Tasting wine for a living might sound like the stuff of dreams. But imagine doing it day in, day out, for the best part of three months.

Huon Hooke and his colleagues at online wine publication The Real Review have tasted their way through 10,000 wines to arrive at Australia’s 52 Top Wineries list, published in today’s edition of Good Weekend in The Age.

“It’s a pretty full-on time – I get an absolute flood of wine coming in,” says Hooke. “I taste most days during the review period, usually two dozen at a time.”

There are moments, while wading through uninspiring plonk, that the renowned critic takes pause to reconsider his chosen career.

“Sometimes I’ll be feeling a bit tired of tasting and thinking, ‘why am I spending all my time with my nose in a glass?’ There has to be more to life!'”

But then, along comes a wine that makes the gruelling schedule worthwhile, like the Yarra Yering Carrodus Shiraz 2018.

With a pricetag of $275, the 99-point wine spearheads a stellar group of Yarra Yering reds that propelled the Victorian winery to first place on this year’s 52 Top Wineries list.

“The top Yarra Yering wines just announce themselves in the glass,” says Hooke.

“They’ve got this beautiful, translucent bright red colour. The bouquet is wonderful; it’s intense, expressive and complex, and the flavour too is remarkably intense without being big or overpowering in any way.”

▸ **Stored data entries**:
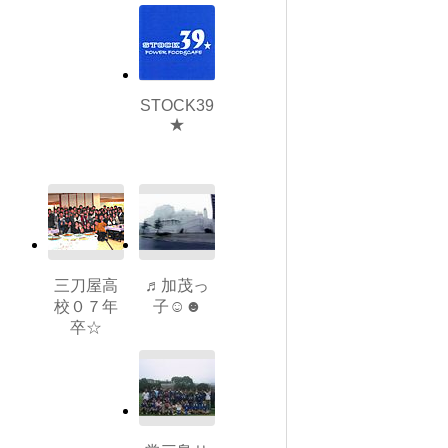
STOCK39
★
三刀屋高
♬加茂っ
校０７年
子☺☻
卒☆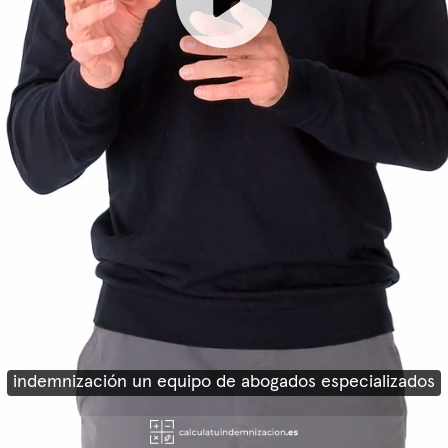
indemnización un equipo de abogados especializados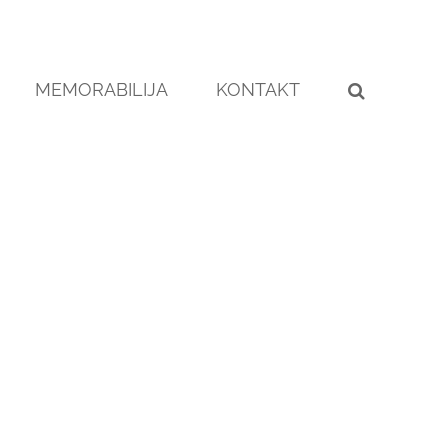
MEMORABILIJA
KONTAKT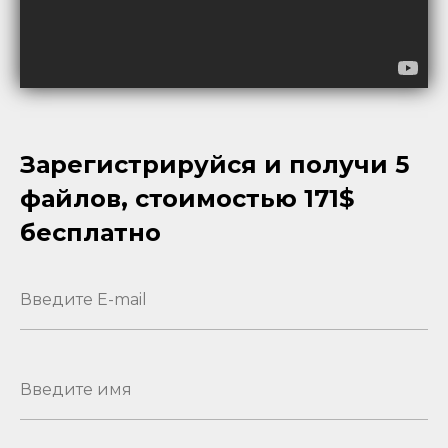
Зарегистрируйся и получи 5
файлов, стоимостью 171$
бесплатно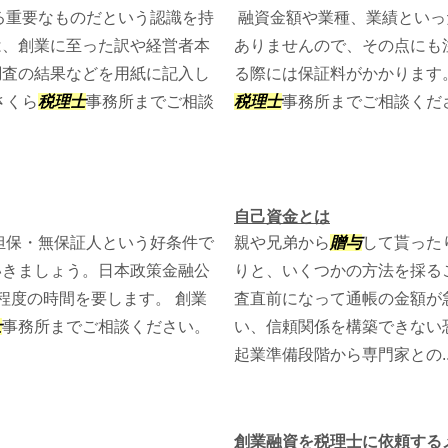
る重要なものだという認識を持
融資金額や業種、業績といっ
は、創業に至った訳や経営者本
ありませんので、その点にも
調査の結果などを用紙に記入し
る際には保証料がかかります
さくら
税理士
事務所までご相談
税理士
事務所までご相談くだ
自己資金とは
担保・無保証人という好条件で
親や兄弟から
贈与
して貰った
いきましょう。日本政策金融公
りと、いくつかの方法を採る
程度の時間を要します。 創業
査直前になって通帳の金額が
士
事務所までご相談ください。
い、信頼関係を構築できない
起業準備段階から専門家との..
創業融資を税理士に依頼する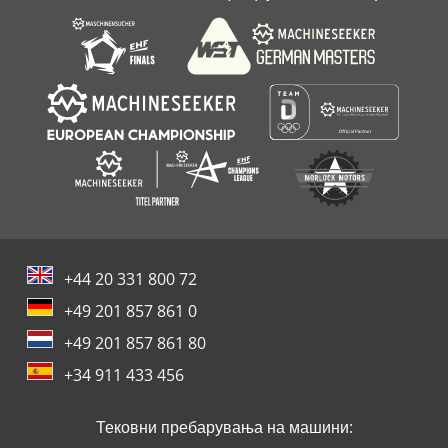
+44 20 331 800 72
+49 201 857 861 0
+49 201 857 861 80
+34 911 433 456
Тековни пребарувања на машини: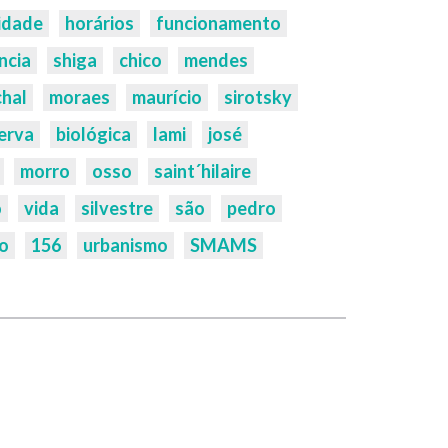
idade
horários
funcionamento
ncia
shiga
chico
mendes
hal
moraes
maurício
sirotsky
erva
biológica
lami
josé
morro
osso
saint´hilaire
o
vida
silvestre
são
pedro
o
156
urbanismo
SMAMS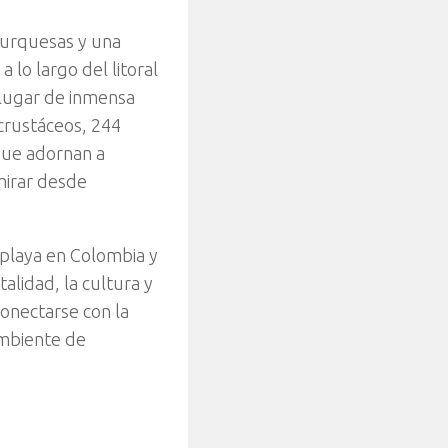
turquesas y una
lo largo del litoral
 lugar de inmensa
crustáceos, 244
que adornan a
mirar desde
 playa en Colombia y
alidad, la cultura y
conectarse con la
ambiente de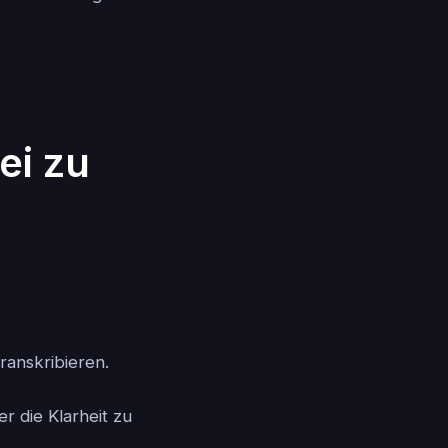
ei zu
ranskribieren.
r die Klarheit zu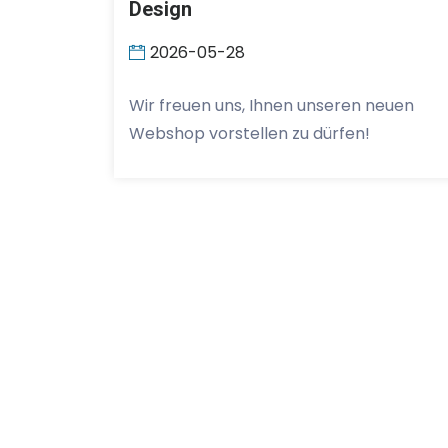
Design
2026-05-28
Wir freuen uns, Ihnen unseren neuen
Webshop vorstellen zu dürfen!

▸ **YOUR OBJECTIVE**: Transcribe the passage of the wine tasting article starting at "There are moments, while" and ending at "Carrodus Shiraz 2018.". The entries have nothing to do with this.

▸ **REPLY TO THE EXERCISE**:
There are moments, while wading through uninspiring plonk, that the renowned critic takes pause to reconsider his chosen career.

“Sometimes I’ll be feeling a bit tired of tasting and thinking, ‘why am I spending all my time with my nose in a glass?’ There has to be more to life!'”

But then, along comes a wine that makes the gruelling schedule worthwhile, like the Yarra Yering Carrodus Shiraz 2018.